▸ Text segment:

▼

Tag: Reviews

Review: LADY OF MAZES by Karl Schroeder


Publisher’s Description:

Karl Schroeder is one of the new stars of hard SF. His novels, Ventus and
Permanence, have established him as a new force in the field. Now he extends his
reach into Larry Niven territory, returning to the same distant future in which
Ventus was set, but employing a broader canvas, to tell the story of Teven
Coronal, a ringworld with a huge multiplicity of human civilizations. Brilliant
but troubled Livia Kodaly is Teven’s only hope against invaders both human and
superhuman who would destroy its fragile ecologies and human diversity. Filled
with action, ideas, and intellectual energy, Lady of Mazes is the hard SF novel
of the year.

▲

▸ Saved entries:

▼

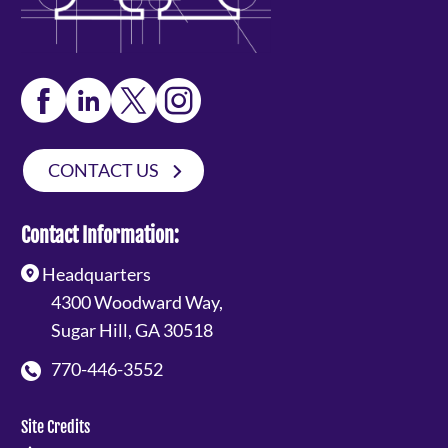
CONTACT US
Contact Information:
Headquarters
4300 Woodward Way,
Sugar Hill, GA 30518
770-446-3552
Site Credits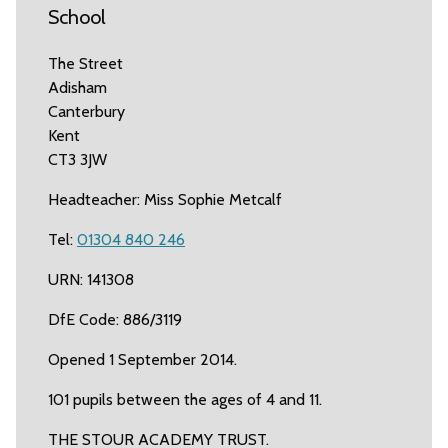
School
The Street
Adisham
Canterbury
Kent
CT3 3JW
Headteacher: Miss Sophie Metcalf
Tel:
01304 840 246
URN: 141308
DfE Code: 886/3119
Opened 1 September 2014.
101 pupils between the ages of 4 and 11.
THE STOUR ACADEMY TRUST.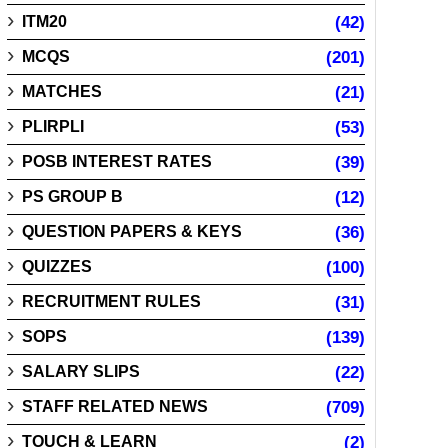
ITM20
(42)
MCQS
(201)
MATCHES
(21)
PLIRPLI
(53)
POSB INTEREST RATES
(39)
PS GROUP B
(12)
QUESTION PAPERS & KEYS
(36)
QUIZZES
(100)
RECRUITMENT RULES
(31)
SOPS
(139)
SALARY SLIPS
(22)
STAFF RELATED NEWS
(709)
TOUCH & LEARN
(2)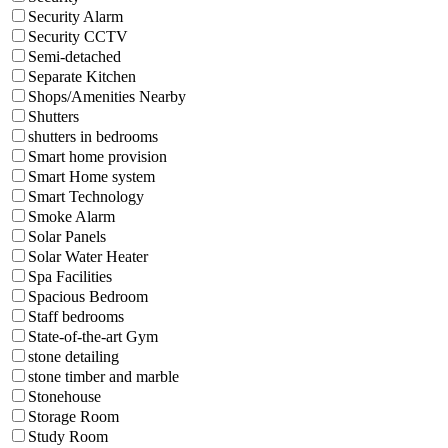
Security Alarm
Security CCTV
Semi-detached
Separate Kitchen
Shops/Amenities Nearby
Shutters
shutters in bedrooms
Smart home provision
Smart Home system
Smart Technology
Smoke Alarm
Solar Panels
Solar Water Heater
Spa Facilities
Spacious Bedroom
Staff bedrooms
State-of-the-art Gym
stone detailing
stone timber and marble
Stonehouse
Storage Room
Study Room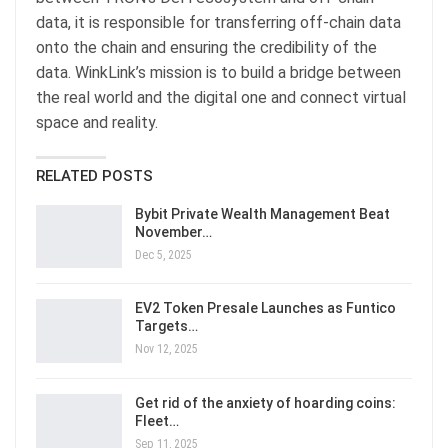
data, it is responsible for transferring off-chain data
onto the chain and ensuring the credibility of the
data. WinkLink’s mission is to build a bridge between
the real world and the digital one and connect virtual
space and reality.
RELATED POSTS
Bybit Private Wealth Management Beat
November…
Dec 5, 2025
EV2 Token Presale Launches as Funtico
Targets…
Nov 12, 2025
Get rid of the anxiety of hoarding coins:
Fleet…
Sep 11, 2025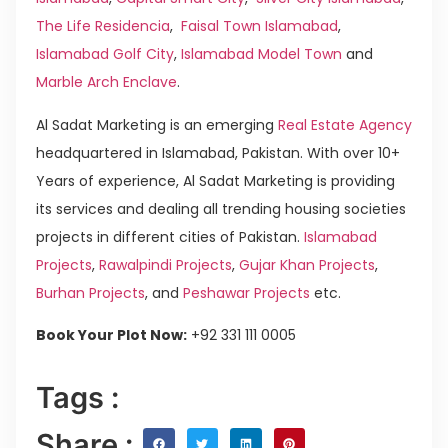
The Life Residencia
,
Faisal Town Islamabad
,
Islamabad Golf City
,
Islamabad Model Town
and
Marble Arch Enclave
.
Al Sadat Marketing is an emerging
Real Estate Agency
headquartered in Islamabad, Pakistan. With over 10+
Years of experience, Al Sadat Marketing is providing
its services and dealing all trending housing societies
projects in different cities of Pakistan.
Islamabad
Projects
,
Rawalpindi Projects
,
Gujar Khan Projects
,
Burhan Projects
, and
Peshawar Projects
etc.
Book Your Plot Now:
+92 331 111 0005
Tags :
Share :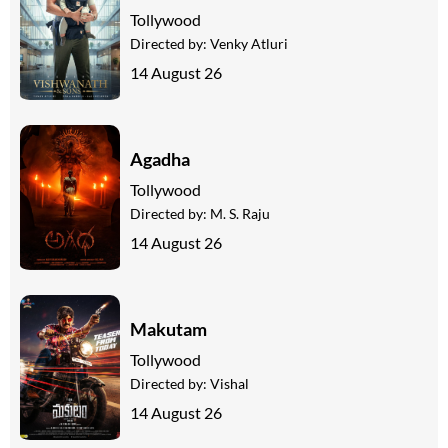
Tollywood
Directed by:
Venky Atluri
14 August 26
Agadha
Tollywood
Directed by:
M. S. Raju
14 August 26
Makutam
Tollywood
Directed by:
Vishal
14 August 26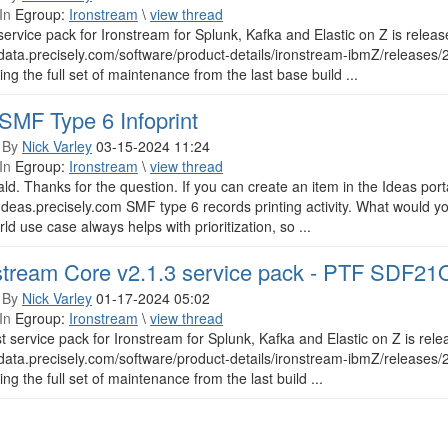
In
Egroup:
Ironstream
\
view thread
ervice pack for Ironstream for Splunk, Kafka and Elastic on Z is rel
/data.precisely.com/software/product-details/ironstream-ibmZ/releases
ing the full set of maintenance from the last base build ...
SMF Type 6 Infoprint
 By
Nick Varley
03-15-2024 11:24
In
Egroup:
Ironstream
\
view thread
ld. Thanks for the question. If you can create an item in the Ideas portal,
/Ideas.precisely.com SMF type 6 records printing activity. What would y
rld use case always helps with prioritization, so ...
stream Core v2.1.3 service pack - PTF SDF2
 By
Nick Varley
01-17-2024 05:02
In
Egroup:
Ironstream
\
view thread
st service pack for Ironstream for Splunk, Kafka and Elastic on Z is r
/data.precisely.com/software/product-details/ironstream-ibmZ/releases
ing the full set of maintenance from the last build ...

▲

▸ Task set:
**A.** Can you reproduce, word for word, the stretch of the Lady of Mazes review from "Review: LADY OF" through "of the year."?
**B.** What comes next in the Lady of Mazes review? Write the following part, starting after its last sentence.

▸ Answers by item number:
**A.**
Review: LADY OF MAZES by Karl Schroeder


Publisher’s Description:

Karl Schroeder is one of the new stars of hard SF. His novels, Ventus and
Permanence, have established him as a new force in the field. Now he extends his
reach into Larry Niven territory, returning to the same distant future in which
Ventus was set, but employing a broader canvas, to tell the story of Teven
Coronal, a ringworld with a huge multiplicity of human civilizations. Brilliant
but troubled Livia Kodaly is Teven’s only hope against invaders both human and
superhuman who would destroy its fragile ecologies and human diversity. Filled
with action, ideas, and intellectual energy, Lady of Mazes is the hard SF novel
of the year.

**B.**
Review:

Like the last book I reviewed,
Spin
,
Rating: A


Lady of Mazes
is a novel full of big hard SF ideas, but here the
emphasis was on hard, rather than big, as in Hard to Read.  When I saw
the publisher’s description, I wondered if it was so Hard to Read that the
jacket copy writer couldn’t figure out how to synopsize it (in fact, the
book jacket has some other copy, but it’s provided in the form of quotes
from Charles Stross and Charles Harness). Schroeder comes up with some
delightful futuristic, post-human scenarios, but he does it so convincingly
that at times it’s a struggle just to keep up with what’s going on since I’m
just a regular non-post-human human. 

This novel is by no means entry level SF, which is
fine–not all SF is written for the novice reader (nor would I want it to
be).  However, this book was chosen as part of the Tor/SCI FI Channel
cross-promotion program called "SCI
FI Essentials
" (in which a science fiction novel is chosen each month to
be featured as the "Pick of the Month" and will be featured on SCIFI.com and
possibly in SCI FI Magazine),
and such a complex and difficult read would, I think, do more to turn off
new readers than bring in new ones.  People who think cutting edge
science fiction can be found on the SCI FI Channel (or on TV in general)
aren’t ready for this sort of thing.

Moh’s Hardness Scale is a "a crude but practical
method of comparing hardness or scratch resistance of minerals"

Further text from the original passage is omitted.